= TEXT SECTION =
•••

The Great Controversy of the New Testament and the Great Misunderstanding of Torah

From the book of Acts to the letters of Paul, the central controversy of the New Testament after the death of Messiah is clear: How is a person saved? Is it by works, or by faith?

That is the great debate that runs through the apostolic writings. It appears in Acts 15 at the Jerusalem Council, in Romans, in Galatians, and throughout Paul’s letters. Yet modern Christianity has misread this controversy, mistaking it for a debate over which law to obey or whether the Torah itself was abolished. That misunderstanding has created confusion for nearly two thousand years.

The apostles never argued about what law of God’s believers should obey. There was no controversy about that. The entire early assembly, both Jew and Gentile, understood that the Torah defined God’s standards of righteousness. The controversy was between the true teachings of Jesus and the false teachings of the religious leaders of the day, namely Pharisees and Sadducees. The controversy was about how a person becomes righteous, how a sinner is justified before God.

•••

= DATA SECTION =
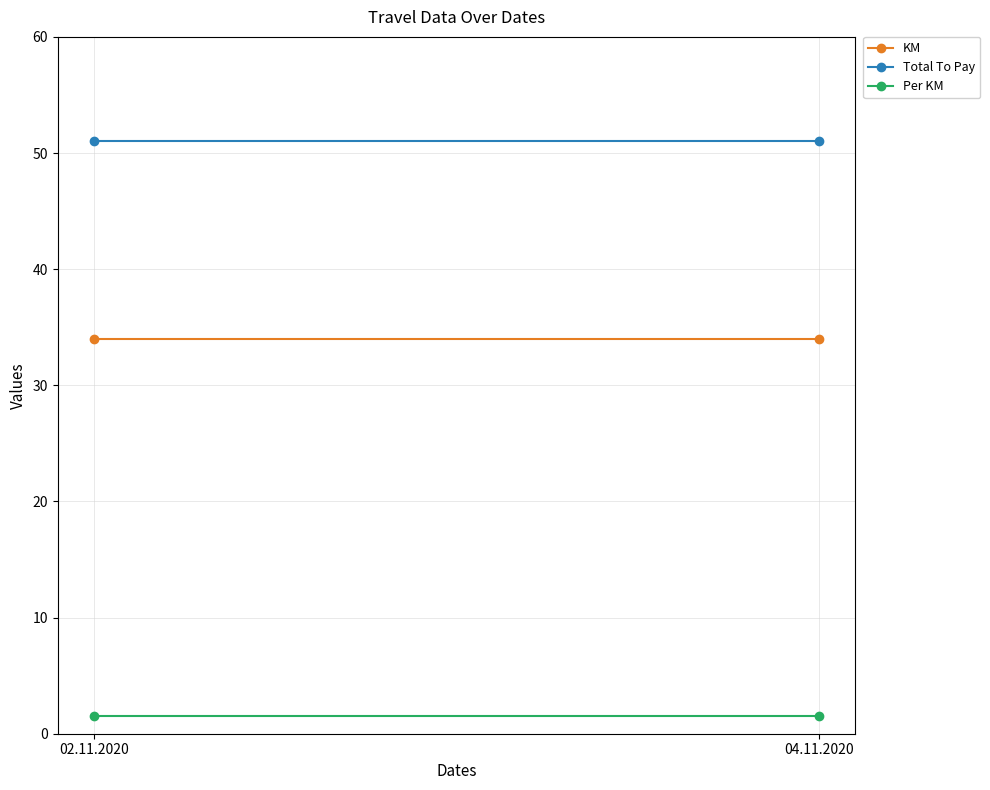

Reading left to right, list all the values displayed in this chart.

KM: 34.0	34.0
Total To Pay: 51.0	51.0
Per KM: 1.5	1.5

•••

= LIST OF TASKS =
• A. In the text on the New Testament controversy, what question was the central controversy of the New Testament after the death of Messiah?
• B. Continue the text on the New Testament controversy from where it stops.

= SET OF ANSWERS =
• A. How a person is saved: by works or by faith.

• B.
When this distinction is ignored, Yeshua (Jesus) and Paul are falsely accused of teaching against the Torah, which Scripture says would disqualify Yeshua from being a true prophet of God. But when we read the text carefully, the message of the New Testament aligns perfectly with the Torah and the Prophets.


The Great Controversy: How Is Man Made Righteous?

Paul summarizes the issue plainly:

“For we hold that one is justified by faith apart from works of the law.”

Romans 3:28 (ESV)

And again,

“Yet we know that a person is not justified by works of the law but through faith in Jesus Christ… because by works of the law no one will be justified.”

Galatians 2:16 (ESV)

Paul is not saying obedience is meaningless. He is saying obedience is not the basis of justification. We are not justified by the law; we are justified according to faith, and then we obey because we are saved.

This pattern began long before Paul. Abraham, the father of faith, was justified before he was circumcised:

“And he believed the LORD, and He counted it to him as righteousness.”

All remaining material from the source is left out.